Ob Pop oder Country, das Ziel bei "Gunpey" ist immer dasselbe: Die Linien müssen von links nach rechts verbunden werden, damit sie sich auflösen. Kurz zuvor peppen sie dann noch den Soundtrack auf. Bilder: Atari

„Gunpey“ ist allerdings einen Tick schwieriger als „Lumines“. Zum einen lassen sich die Linien nur von oben nach unten bewegen, zum anderen spielt man immer gegen einen Computermusiker. Mitunter friert der Kontrahent den Bildschirm ein, so dass der Touchscreen kurzzeitig nicht funktioniert. Da das wertvolle Zeit kostet, empfiehlt es sich, seine Linien stets so weit unten wie möglich zu positionieren. Ein anderes Mal sorgt der Gegner dafür, dass die Linien plötzlich auf dem Kopf stehen, wodurch das soeben aufgebaute Geflecht plötzlich unbrauchbar wird.

In puncto Musik zieht „Gunpey“ alle Register: Es gibt Pop, Jazz, Country, Reggae und HipHop.

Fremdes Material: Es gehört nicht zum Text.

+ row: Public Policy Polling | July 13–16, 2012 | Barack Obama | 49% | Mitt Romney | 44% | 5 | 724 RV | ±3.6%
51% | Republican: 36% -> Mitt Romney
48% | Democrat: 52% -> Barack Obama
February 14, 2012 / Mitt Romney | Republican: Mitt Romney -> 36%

Gerade das letzt genannte Genre hinterlässt beim Spieler einen bleibenden Eindruck, da er mit dem Stylus auf dem Touchscreen scratchen kann – und das klingt naturgemäß richtig cool. Wer zudem selbst mehr tüfteln mag, kann das ebenfalls tun. Dazu befindet sich unter den Extras eine Sound-Box, sozusagen ein kleines, virtuelles Musikstudio. Mit einem Patternizer können eigene Tonfolgen kreiert werden. Dabei lässt sich auch die Beat-Geschwindigkeit modifizieren. Mehr als eine nette Spielerei ist es letztlich aber nicht. Es sei denn, man ist ein echter Freak und mag es tatsächlich ausreizen.

Eine der vielen schönen Ideen, weshalb "Elektroplankton" so fasziniert: Je nachdem, in welchem Winkel die Blätter zueinander stehen, erklingen die Töne anders, die zustande kommen, sobald der Fisch mit einem Blatt in Berührung kommt. Bilder: Nintendo

„Music is your special friend“, sang „The Doors“-Sänger Jim Morrison. Das ist mittlerweile zwar schon eine ganze Weile her, jedoch eine Tatsache, an der sich bis dato nichts geändert hat. Schließlich sind gerade Music-Games eine spezielle Sache, nicht nur wegen der vergleichsweise kleinen Zielgruppe, sondern auch wegen ihrer Andersartigkeit. Man denke bloß mal an „Elektroplankton“ (DS) von Toshio Iwai. In dem Game, das 2006 veröffentlicht wurde, steckt ein ungeahnter Schatz, dem eigentlich viel mehr Aufmerksamkeit gebühren müsste, wie das bislang der Fall ist. Denn das Beplätschern ist Erholung pur. Und „Rez“?! Das kann man auch heute noch spielen. Dafür muss man sich schließlich nicht gleich eine Next-Gen-Konsole zulegen, wie man uns allen verklickern will.